BEGIN Exercise data
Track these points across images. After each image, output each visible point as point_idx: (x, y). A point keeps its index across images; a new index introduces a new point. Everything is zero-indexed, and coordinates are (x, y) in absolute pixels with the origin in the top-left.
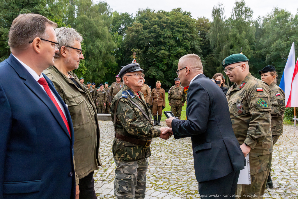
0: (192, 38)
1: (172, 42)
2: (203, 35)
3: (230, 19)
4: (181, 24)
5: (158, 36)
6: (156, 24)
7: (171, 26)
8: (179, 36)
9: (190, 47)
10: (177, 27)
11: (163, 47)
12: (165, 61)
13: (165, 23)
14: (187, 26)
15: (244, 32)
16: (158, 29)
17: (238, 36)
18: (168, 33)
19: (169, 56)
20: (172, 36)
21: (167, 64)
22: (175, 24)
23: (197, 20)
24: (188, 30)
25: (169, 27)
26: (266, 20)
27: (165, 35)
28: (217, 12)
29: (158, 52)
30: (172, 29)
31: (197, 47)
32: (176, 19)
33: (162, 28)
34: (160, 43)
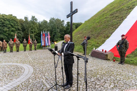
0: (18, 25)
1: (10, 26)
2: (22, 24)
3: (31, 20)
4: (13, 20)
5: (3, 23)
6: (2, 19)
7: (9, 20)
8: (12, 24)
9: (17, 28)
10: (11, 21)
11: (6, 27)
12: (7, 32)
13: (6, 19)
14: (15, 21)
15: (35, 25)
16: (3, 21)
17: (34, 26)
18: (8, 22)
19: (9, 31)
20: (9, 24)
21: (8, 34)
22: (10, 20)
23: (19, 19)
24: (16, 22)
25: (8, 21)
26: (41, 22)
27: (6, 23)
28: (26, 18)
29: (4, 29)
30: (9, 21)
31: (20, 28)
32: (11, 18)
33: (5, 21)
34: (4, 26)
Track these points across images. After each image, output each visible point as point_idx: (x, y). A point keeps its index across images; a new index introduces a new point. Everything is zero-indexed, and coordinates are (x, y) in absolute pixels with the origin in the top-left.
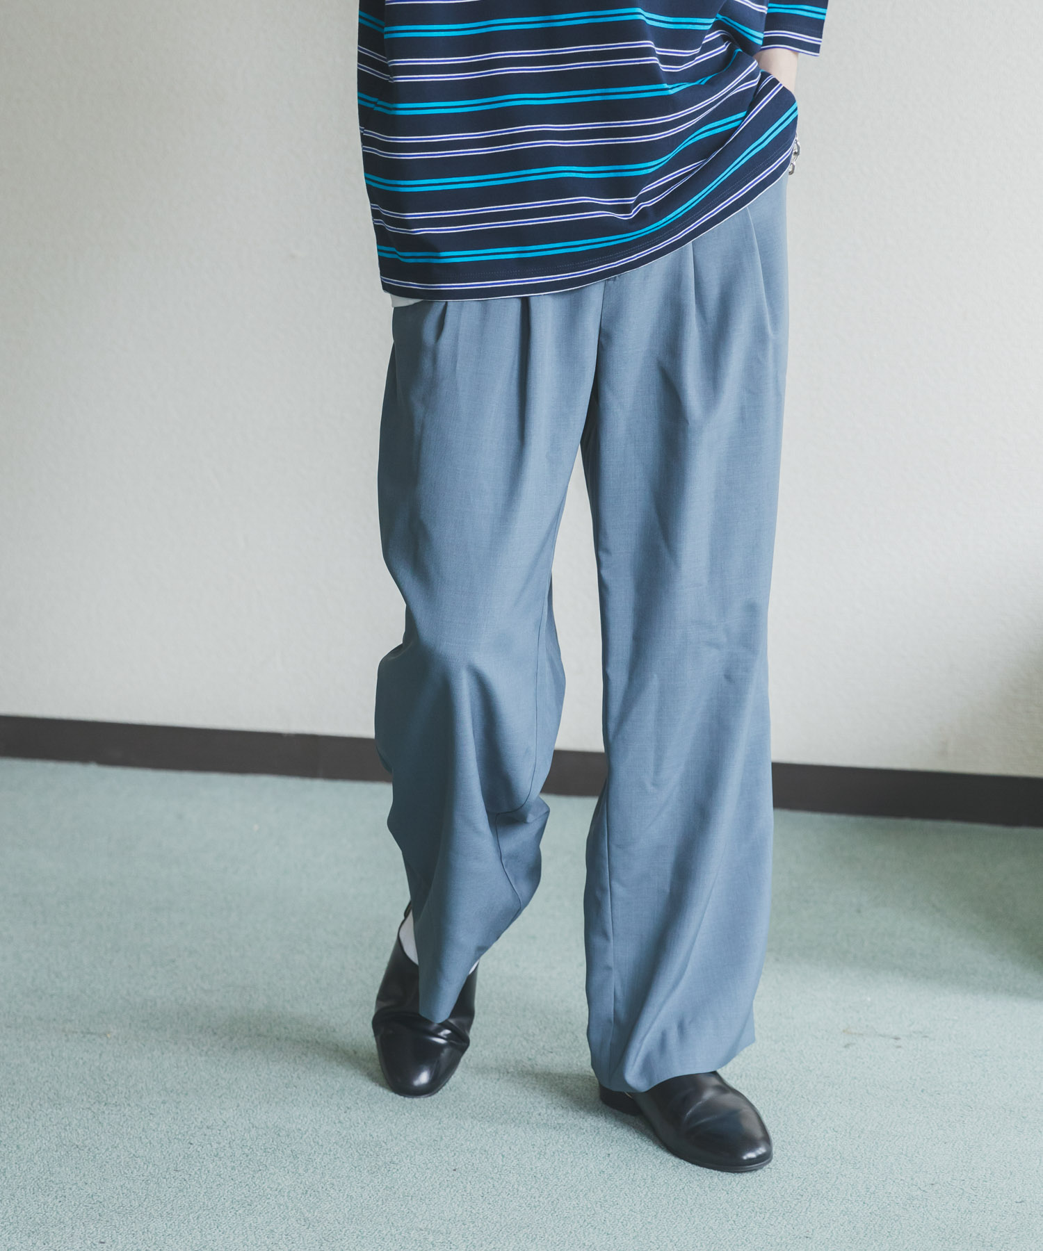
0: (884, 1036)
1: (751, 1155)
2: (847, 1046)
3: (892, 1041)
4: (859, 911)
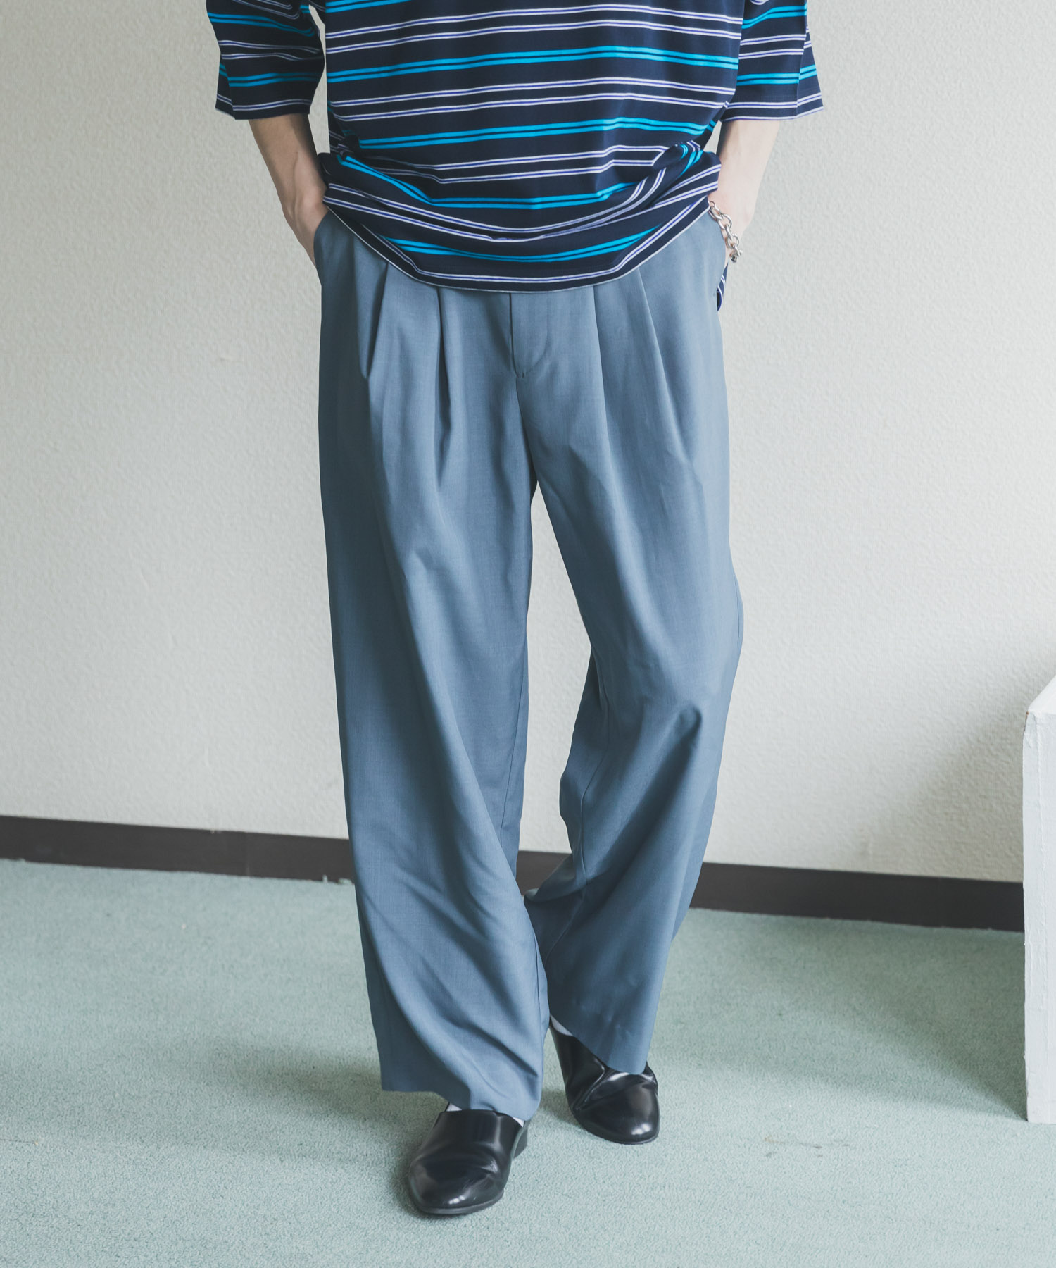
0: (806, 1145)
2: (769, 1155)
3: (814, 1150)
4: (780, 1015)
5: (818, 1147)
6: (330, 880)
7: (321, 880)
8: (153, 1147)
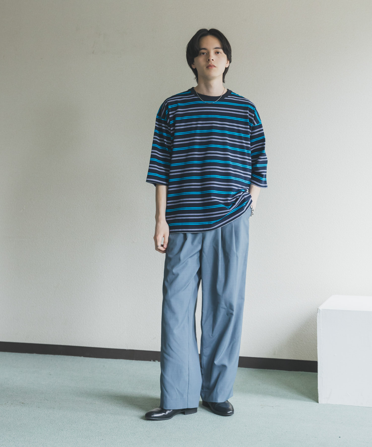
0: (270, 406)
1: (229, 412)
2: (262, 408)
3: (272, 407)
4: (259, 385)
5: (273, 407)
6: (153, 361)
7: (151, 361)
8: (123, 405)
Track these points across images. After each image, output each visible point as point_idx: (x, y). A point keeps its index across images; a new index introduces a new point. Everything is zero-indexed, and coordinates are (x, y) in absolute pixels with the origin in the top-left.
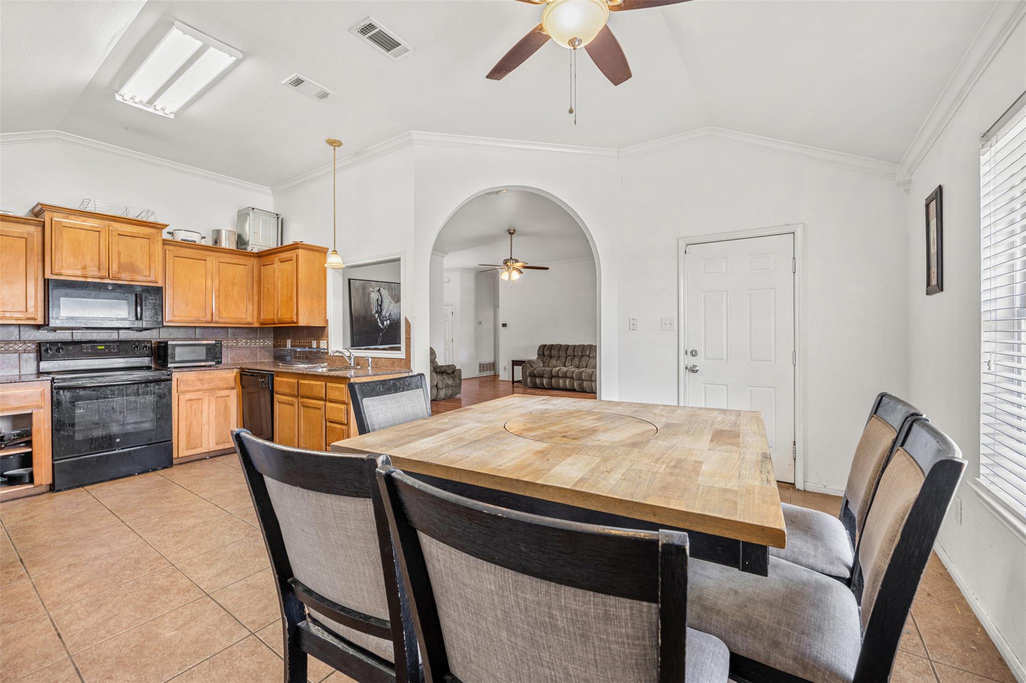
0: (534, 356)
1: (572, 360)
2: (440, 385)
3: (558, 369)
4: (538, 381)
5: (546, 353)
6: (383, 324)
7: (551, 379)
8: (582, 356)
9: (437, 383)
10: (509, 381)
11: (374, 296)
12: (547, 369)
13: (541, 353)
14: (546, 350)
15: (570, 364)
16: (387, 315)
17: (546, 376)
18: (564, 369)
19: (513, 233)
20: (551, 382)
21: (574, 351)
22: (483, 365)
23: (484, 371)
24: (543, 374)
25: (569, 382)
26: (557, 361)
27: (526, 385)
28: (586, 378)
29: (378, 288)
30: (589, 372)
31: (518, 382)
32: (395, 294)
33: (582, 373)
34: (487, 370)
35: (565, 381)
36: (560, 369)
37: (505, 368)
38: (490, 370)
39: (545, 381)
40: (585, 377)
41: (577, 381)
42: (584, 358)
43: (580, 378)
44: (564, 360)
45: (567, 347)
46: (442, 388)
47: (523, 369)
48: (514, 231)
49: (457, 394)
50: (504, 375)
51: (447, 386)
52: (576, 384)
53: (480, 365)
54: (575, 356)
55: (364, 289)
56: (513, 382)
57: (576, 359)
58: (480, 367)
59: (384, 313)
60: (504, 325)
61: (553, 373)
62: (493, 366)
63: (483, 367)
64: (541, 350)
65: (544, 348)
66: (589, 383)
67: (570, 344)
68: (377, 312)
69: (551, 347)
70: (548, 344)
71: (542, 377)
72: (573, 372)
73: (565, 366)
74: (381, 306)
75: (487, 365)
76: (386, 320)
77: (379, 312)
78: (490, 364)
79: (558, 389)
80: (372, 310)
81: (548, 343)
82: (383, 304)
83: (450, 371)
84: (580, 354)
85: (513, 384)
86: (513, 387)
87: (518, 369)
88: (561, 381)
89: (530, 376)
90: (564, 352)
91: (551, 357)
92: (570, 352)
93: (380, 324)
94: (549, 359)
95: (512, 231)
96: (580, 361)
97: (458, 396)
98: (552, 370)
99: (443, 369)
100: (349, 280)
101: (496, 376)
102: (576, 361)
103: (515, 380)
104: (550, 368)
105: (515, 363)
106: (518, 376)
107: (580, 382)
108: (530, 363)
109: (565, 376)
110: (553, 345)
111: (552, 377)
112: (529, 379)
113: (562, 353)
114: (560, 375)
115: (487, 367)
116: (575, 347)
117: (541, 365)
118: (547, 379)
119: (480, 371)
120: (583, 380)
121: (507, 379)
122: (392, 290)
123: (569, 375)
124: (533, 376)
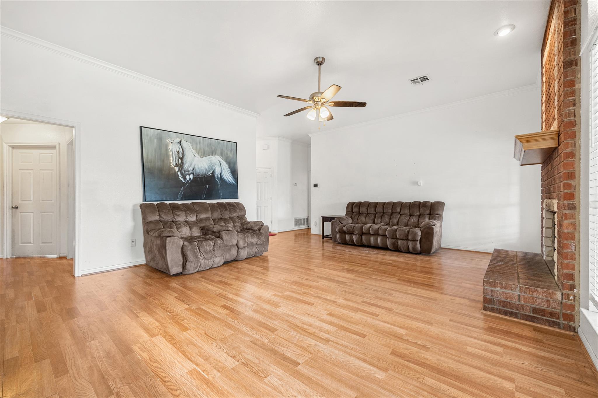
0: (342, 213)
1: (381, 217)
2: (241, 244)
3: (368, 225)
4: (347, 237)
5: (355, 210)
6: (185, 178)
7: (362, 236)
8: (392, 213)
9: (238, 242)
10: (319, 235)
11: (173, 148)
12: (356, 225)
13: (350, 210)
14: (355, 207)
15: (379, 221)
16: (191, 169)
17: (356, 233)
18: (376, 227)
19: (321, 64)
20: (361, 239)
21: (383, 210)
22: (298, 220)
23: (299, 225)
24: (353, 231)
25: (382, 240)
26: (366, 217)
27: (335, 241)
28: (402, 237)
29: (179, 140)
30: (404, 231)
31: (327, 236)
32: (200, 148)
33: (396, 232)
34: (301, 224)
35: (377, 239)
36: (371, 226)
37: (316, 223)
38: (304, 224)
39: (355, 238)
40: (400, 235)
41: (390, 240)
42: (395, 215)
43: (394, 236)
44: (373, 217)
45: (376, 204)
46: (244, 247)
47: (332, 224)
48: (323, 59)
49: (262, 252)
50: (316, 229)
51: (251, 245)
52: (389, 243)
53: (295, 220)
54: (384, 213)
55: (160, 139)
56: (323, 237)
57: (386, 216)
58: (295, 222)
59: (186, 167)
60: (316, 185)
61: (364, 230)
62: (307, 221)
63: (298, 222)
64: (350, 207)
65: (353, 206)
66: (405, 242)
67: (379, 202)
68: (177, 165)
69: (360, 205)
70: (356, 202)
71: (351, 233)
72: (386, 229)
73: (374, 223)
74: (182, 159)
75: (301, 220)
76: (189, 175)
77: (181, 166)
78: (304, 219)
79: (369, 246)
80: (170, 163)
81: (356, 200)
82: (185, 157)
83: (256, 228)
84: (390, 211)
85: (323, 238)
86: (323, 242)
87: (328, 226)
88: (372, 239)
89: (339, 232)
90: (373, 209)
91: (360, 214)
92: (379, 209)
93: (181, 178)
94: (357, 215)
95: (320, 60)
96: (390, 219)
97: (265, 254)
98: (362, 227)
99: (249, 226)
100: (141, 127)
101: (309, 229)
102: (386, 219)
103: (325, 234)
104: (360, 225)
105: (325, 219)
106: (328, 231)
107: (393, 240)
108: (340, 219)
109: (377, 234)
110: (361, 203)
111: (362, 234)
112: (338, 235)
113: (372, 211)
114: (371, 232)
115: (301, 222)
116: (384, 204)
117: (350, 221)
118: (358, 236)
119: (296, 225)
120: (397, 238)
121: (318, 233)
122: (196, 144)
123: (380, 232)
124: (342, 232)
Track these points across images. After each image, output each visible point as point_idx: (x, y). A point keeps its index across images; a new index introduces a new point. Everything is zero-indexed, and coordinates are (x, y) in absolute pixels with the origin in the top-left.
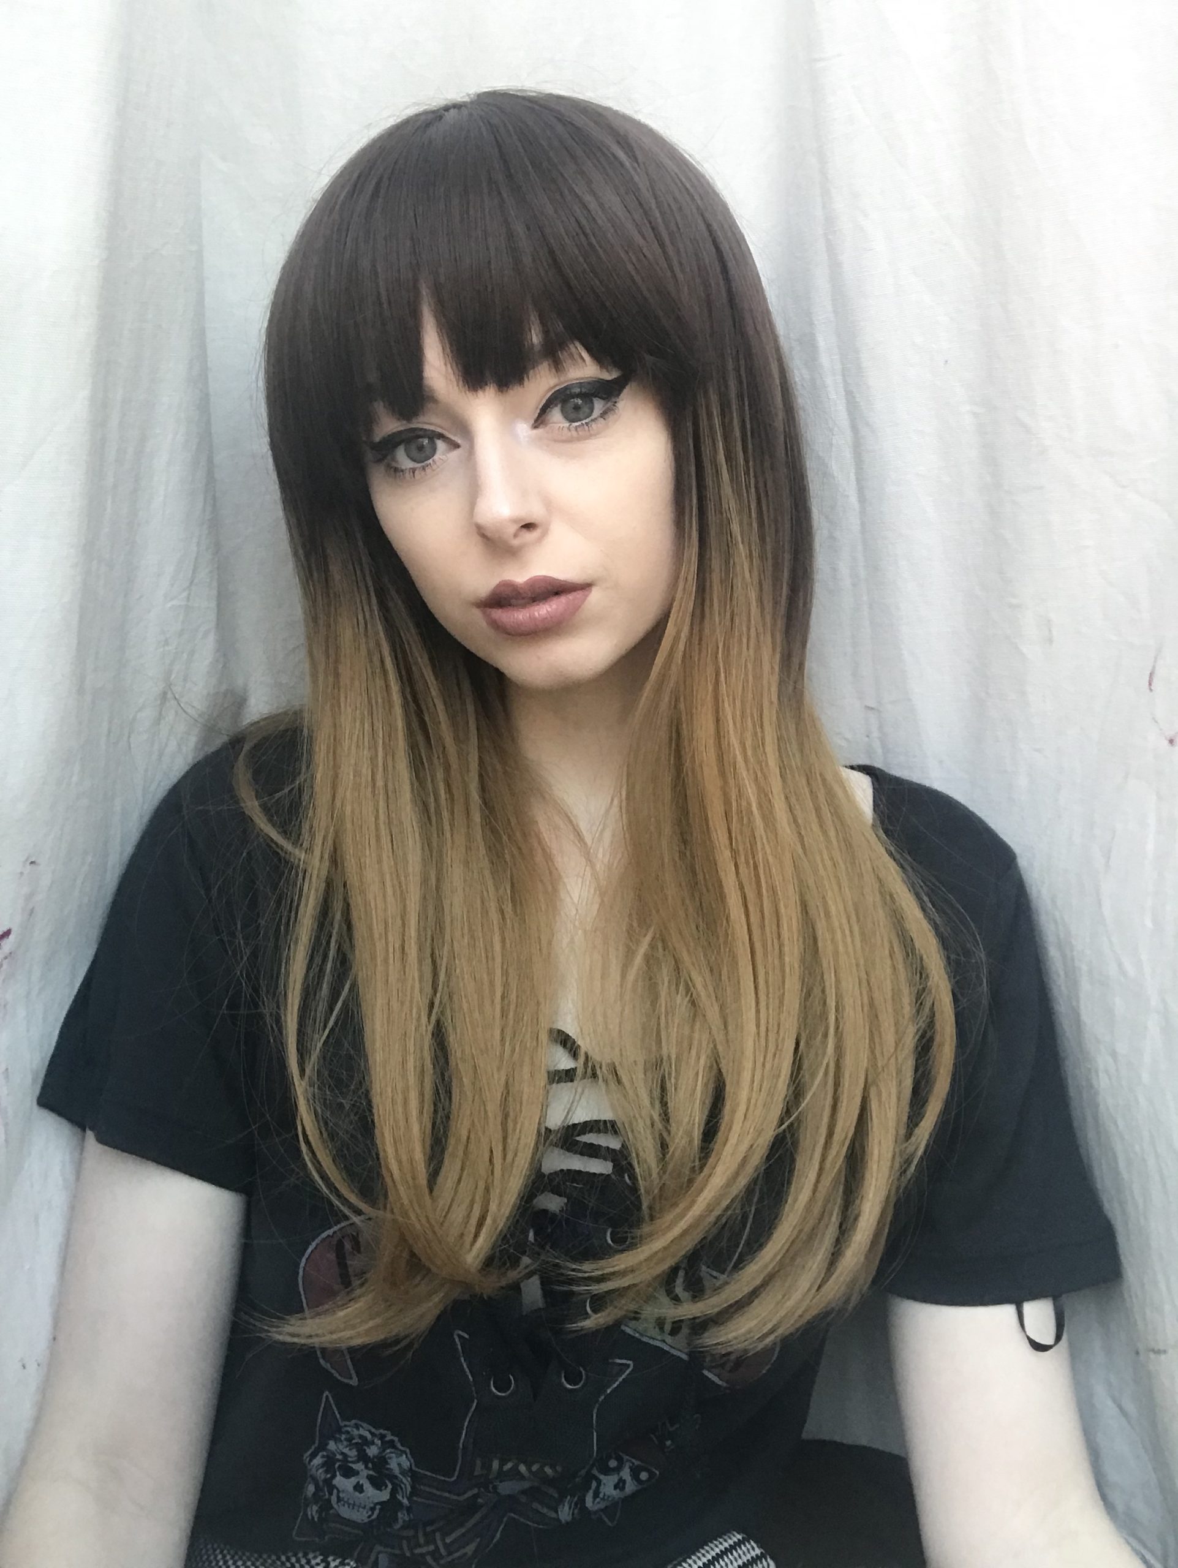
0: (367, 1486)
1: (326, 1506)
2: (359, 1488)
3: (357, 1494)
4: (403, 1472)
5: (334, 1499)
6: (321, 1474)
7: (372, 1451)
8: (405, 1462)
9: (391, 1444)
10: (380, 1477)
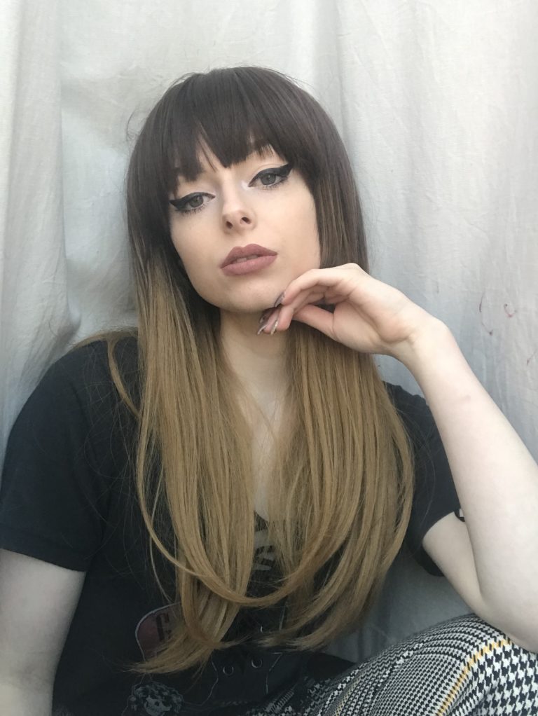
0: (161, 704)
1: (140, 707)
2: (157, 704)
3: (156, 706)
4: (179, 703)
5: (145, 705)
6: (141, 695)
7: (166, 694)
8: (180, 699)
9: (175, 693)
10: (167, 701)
END Exercise data
Task prompt —
Switch "absolute pixels" to "image pixels" in the part of the items that runs from the start through the line containing "34: (4, 26)", keeping everything else the same. Leave the pictures out of your answer.

Answer section —
Track these points across images. After each image, output each visible point as point_idx: (x, y). A point keeps its index across images; a new index introduces a new point. Everything is zero-indexed, and coordinates are (x, y) in image pixels with the origin in the top-left.
0: (192, 38)
1: (172, 42)
2: (203, 35)
3: (230, 19)
4: (181, 24)
5: (158, 36)
6: (156, 24)
7: (171, 26)
8: (179, 36)
9: (190, 47)
10: (177, 27)
11: (163, 47)
12: (165, 61)
13: (165, 23)
14: (187, 26)
15: (244, 32)
16: (158, 29)
17: (238, 36)
18: (168, 33)
19: (169, 56)
20: (172, 36)
21: (167, 64)
22: (175, 24)
23: (197, 20)
24: (188, 30)
25: (169, 27)
26: (266, 20)
27: (165, 35)
28: (217, 12)
29: (158, 52)
30: (172, 29)
31: (197, 47)
32: (176, 19)
33: (162, 28)
34: (160, 43)
0: (18, 25)
1: (10, 26)
2: (22, 24)
3: (31, 20)
4: (13, 20)
5: (3, 23)
6: (2, 19)
7: (9, 20)
8: (12, 24)
9: (17, 28)
10: (11, 21)
11: (6, 27)
12: (7, 32)
13: (6, 19)
14: (15, 21)
15: (35, 25)
16: (3, 21)
17: (34, 26)
18: (8, 22)
19: (9, 31)
20: (9, 24)
21: (8, 34)
22: (10, 20)
23: (19, 19)
24: (16, 22)
25: (8, 21)
26: (41, 22)
27: (6, 23)
28: (26, 18)
29: (4, 29)
30: (9, 21)
31: (20, 28)
32: (11, 18)
33: (5, 21)
34: (4, 26)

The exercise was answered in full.